La trilogía denota que el trabajo revolucionario (y su fracaso) no es un sueño, suele ser como un gran amor no correspondido y el exilio no es un estado del alma; que artistas, exiliados y revolucionarios, ateos, iconoclastas y rebeldes, constreñidos al designio de los elegidos por instancia divinas, pagan con la muerte en vida y con la vida misma. A rubricar que la reivindicación de la justicia y la equidad, arroja a la humanidad en luchas impares, en guerras fratricidas, impuestas por la soberbia de los señores del Palacio, la Sinagoga, la Mezquita, la Catedral, y la Bolsas de Valores. En esos espacios sin tiempo donde, con ideas blancas, se proclaman verdades blanquecinas proferidas por gargantas y cerebros blancos, narcotizados por la falaz retórica blancófona.
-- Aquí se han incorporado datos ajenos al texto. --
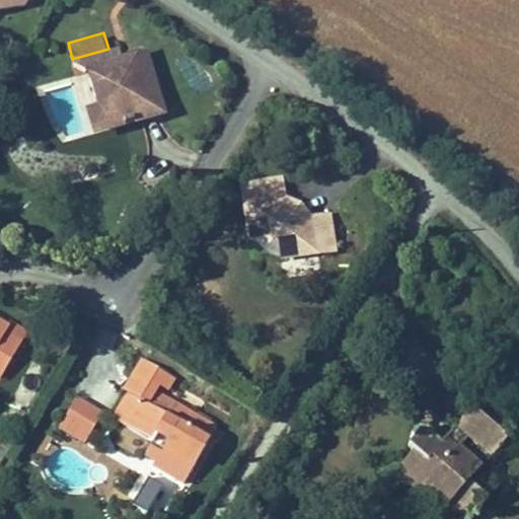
[(165,110),(147,46),(121,53),(119,46),(108,49),(72,59),(88,72),(95,99),(103,128),(165,110)]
Con la Trilogía, y con el Tríptico de la infamia –recién publicado en Italia en una edición comercial por e/o de Roma y una ilustrada por la Fundación Mudima de Milán–, Montoya, meritoriamente reconocido con los premios “Rómulo Gallegos” 2015, “José Donoso ” 2016 y “José María Arguedas” 2017, ratifica y renueva las palabras de Borges, quien desde hace exactamente un siglo pide a cada poeta “su visión desnuda de las cosas, limpia de estigmas ancestrales; una visión fragante, como si ante sus ojos fuese surgiendo auroralmente el mundo”.